Employee Retention. Part 2: Predictive Modeling

Project Overview and Purpose

  • Built a Predictive Model that can predict whether or not an employee will leave the company and help identify factors that contribute to leaving

Logistic Regression model assumptions

  • Outcome variable is categorical

  • Observations are independent of each other

  • No severe multicollinearity among X variables

  • No extreme outliers

  • Linear relationship between each X variable and the logit of the outcome variable

  • Sufficiently large sample size

During the project, I tried to answer these questions:

  • Do you notice anything odd?

  • Which independent variables did you choose for the model and why?

  • Is each of the assumptions met?

  • How well does your model fit the data?

  • Can you improve the model? Is there anything you would change about the model?

Model Building (Logistic Regression)

Fit a model that predicts the outcome variable using two or more independent variables.

Identify the type of prediction task

The goal is to predict whether an employee leaves the company, which is a categorical outcome variable. So this task involves classification. More specifically, this involves binary classification, since the outcome variable left can be either 1 (indicating employee left) or 0 (indicating employee didn't leave).

Identify the types of models most appropriate for this task

Since the variable we want to predict (whether an employee leaves the company) is categorical, we need to build a Logistic Regression model. The binomial logistic regression suits our task because it involves binary classification.

Next, I created a heatmap to visualize how correlated variables are and consider which variables are interesting for examining correlations between them.

Next, I created a stacked bart plot to visualize number of employees across departments, comparing those who left with those who didn't:

Since logistic regression is quite sensitive to outliers, it would be a good idea at this stage to remove the outliers in the tenure column that were identified earlier (Part 1: EDA of this dataset).

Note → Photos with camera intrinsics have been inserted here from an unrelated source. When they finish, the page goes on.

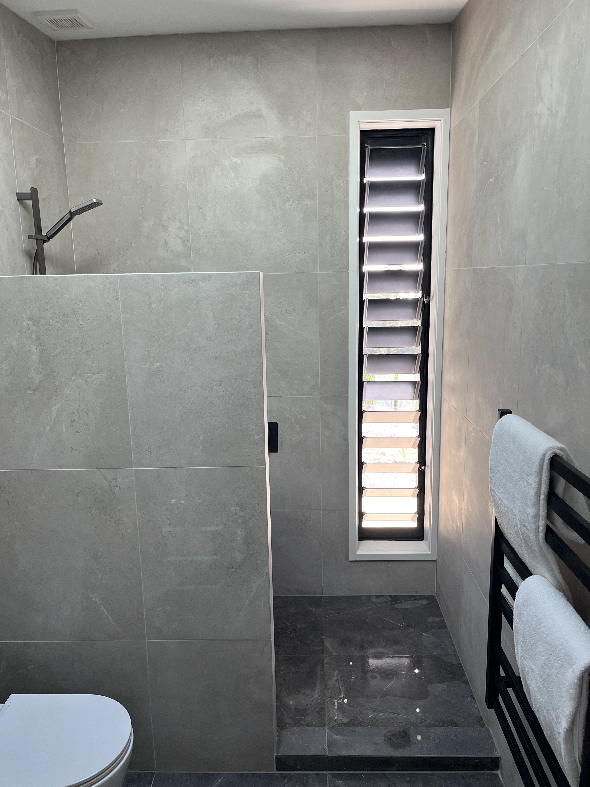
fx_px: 591
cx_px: 295
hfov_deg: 53.1
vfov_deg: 67.3
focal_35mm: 26
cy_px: 394
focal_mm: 5.1
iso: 64
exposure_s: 1/121
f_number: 1.6
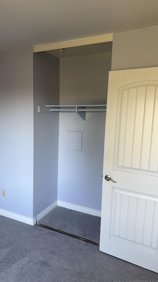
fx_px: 201
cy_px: 143
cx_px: 59
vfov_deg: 69.9
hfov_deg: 42.5
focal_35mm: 27
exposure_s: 1/121
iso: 160
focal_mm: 6.76
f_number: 1.78
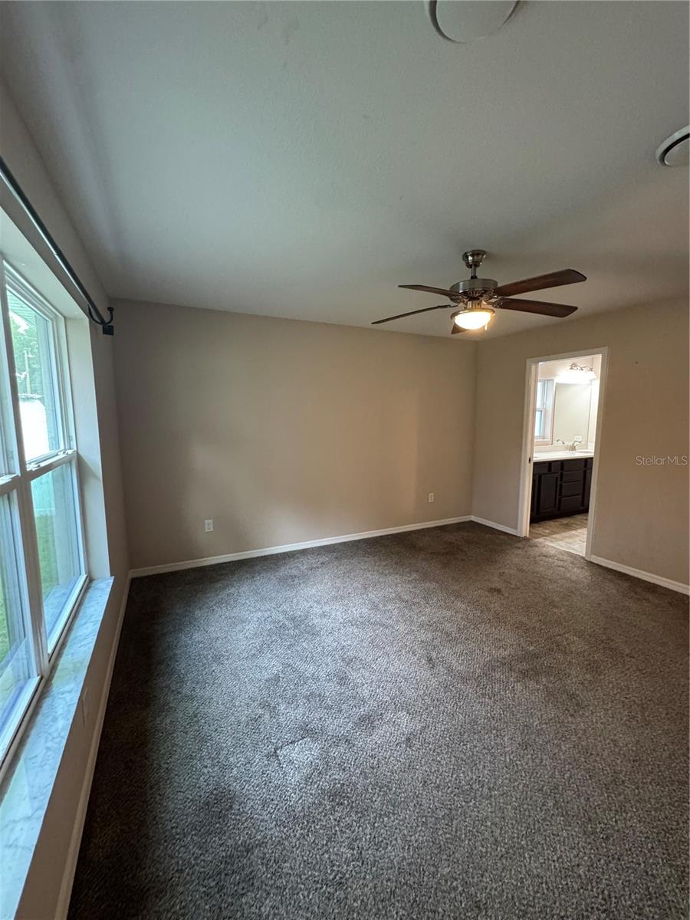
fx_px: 372
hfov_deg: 85.7
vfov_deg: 102.1
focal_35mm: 14
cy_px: 460
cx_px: 345
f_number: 2.2
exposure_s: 1/60
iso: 640
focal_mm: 2.22
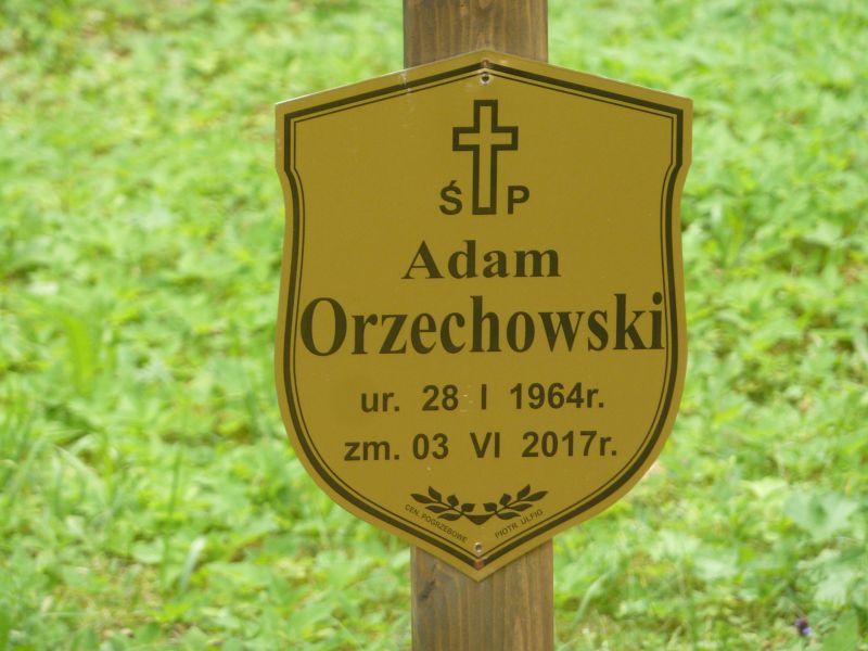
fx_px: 6068
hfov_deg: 8.2
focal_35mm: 242
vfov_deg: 6.1
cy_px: 326
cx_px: 434
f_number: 4.7
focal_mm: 39.7
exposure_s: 1/100
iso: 125
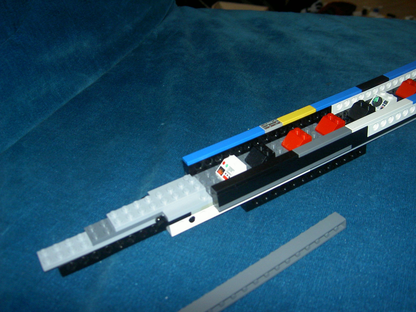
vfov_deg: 36.8
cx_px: 208
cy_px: 156
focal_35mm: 39
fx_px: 469
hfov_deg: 47.9
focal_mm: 8
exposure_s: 1/59.5
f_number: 2.8
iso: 100
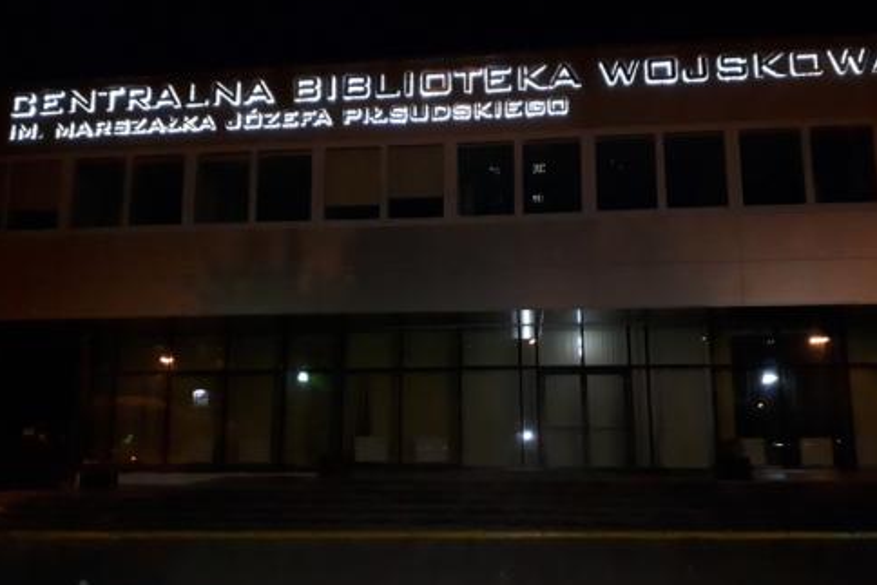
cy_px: 311
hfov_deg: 63.6
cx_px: 446
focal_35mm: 29
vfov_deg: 45.0
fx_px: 707
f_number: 1.9
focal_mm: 3.6
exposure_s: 1/17
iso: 1250
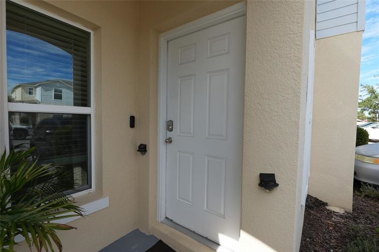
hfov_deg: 96.7
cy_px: 126
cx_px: 190
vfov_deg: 73.7
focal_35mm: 16
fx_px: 168
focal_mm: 11
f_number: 4.5
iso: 80
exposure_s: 1/320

Next, I isolated the outcome variable, which is the variable we want our model to predict:

Next, I selected the features we want to use in our model. On this step we also need to consider which variables will help us predict the outcome variable, left

``

Next, we need to split the data into a training set and a testing set:

Then construct a logistic regression model and fit it to the training dataset:

After that, we need to test the logistic regression model (we have to use the model to make predictions on the test set):

Results

Next, I created a confusion matrix to visualize the results of the logistic regression model:

The upper-left quadrant displays the number of true negatives.

The upper-right quadrant displays the number of false positives.

The bottom-left quadrant displays the number of false negatives.

The bottom-right quadrant displays the number of true positives.

True negatives: The number of people who did not leave that the model accurately predicted did not leave.

False positives: The number of people who did not leave the model inaccurately predicted as leaving.

False negatives: The number of people who left that the model inaccurately predicted did not leave

True positives: The number of people who left the model accurately predicted as leaving

A perfect model would yield all true negatives and true positives, and no false negatives or false positives.

Model Evaluation

Next, I created a classification report that includes precision, recall, f1-score, and accuracy metrics to evaluate the performance of the logistic regression model.

In this step, we have to check the class balance in the data - check the value counts in the left column. Since this is a binary classification task, the class balance informs the way we interpret accuracy metrics.


There is an approximately 83%-17% split. So the data is not perfectly balanced, but it is not too imbalanced. If it was more severely imbalanced, you might want to resample the data to make it more balanced. In this case, we can use this data without modifying the class balance and continue evaluating the model.

Our evaluation metrics:

  • AUC is the area under the ROC curve; it's also considered the probability that the model ranks a random positive example more highly than a random negative example.

  • Precision measures the proportion of data points predicted as True that are actually True, in other words, the proportion of positive predictions that are true positives.

  • Recall measures the proportion of data points that are predicted as True, out of all the data points that are actually True. In other words, it measures the proportion of positives that are correctly classified.

  • Accuracy measures the proportion of data points that are correctly classified.

  • F1-score is an aggregation of precision and recall.

Results

The classification report shows that the logistic regression model achieved a precision of 80%, recall of 83%, f1-score of 80% (all weighted averages), and accuracy of 83%, on the test set.

Conclusion and Recommendations

The models and the feature importances extracted from the models confirm that employees at the company are overworked.

To retain employees, the following recommendations could be presented to the stakeholders:

  • Cap the number of projects that employees can work on.

  • Consider promoting employees who have been with the company for at least four years, or conduct a further investigation about why four-year tenured employees are so dissatisfied.

  • Either reward employees for working longer hours, or don't require them to do so.

  • If employees aren't familiar with the company's overtime pay policies, inform them about this. If the expectations around workload and time off aren't explicit, make them clear.

  • Hold company-wide and within-team discussions to understand and address the company work culture, across the board and in specific contexts.

  • High evaluation scores should not be reserved for employees who work 200+ hours per month. Consider a proportionate scale for rewarding employees who contribute more/put in more effort.